● **Task statement**
An exact copy of the lines from the one containing "plant stand [243,302,281,354]" to the end of the records below is required, and nothing else.

● **Entries provided**
^^^^

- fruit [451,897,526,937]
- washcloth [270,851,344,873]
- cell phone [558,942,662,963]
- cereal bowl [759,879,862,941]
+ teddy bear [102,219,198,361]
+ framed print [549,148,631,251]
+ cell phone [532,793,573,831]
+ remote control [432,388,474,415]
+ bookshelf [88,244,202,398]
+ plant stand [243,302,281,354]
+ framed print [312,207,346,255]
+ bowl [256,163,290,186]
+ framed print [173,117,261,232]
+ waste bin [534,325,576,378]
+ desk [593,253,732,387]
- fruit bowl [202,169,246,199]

^^^^

● **Response area**
+ plant stand [243,302,281,354]
+ framed print [312,207,346,255]
+ bowl [256,163,290,186]
+ framed print [173,117,261,232]
+ waste bin [534,325,576,378]
+ desk [593,253,732,387]
- fruit bowl [202,169,246,199]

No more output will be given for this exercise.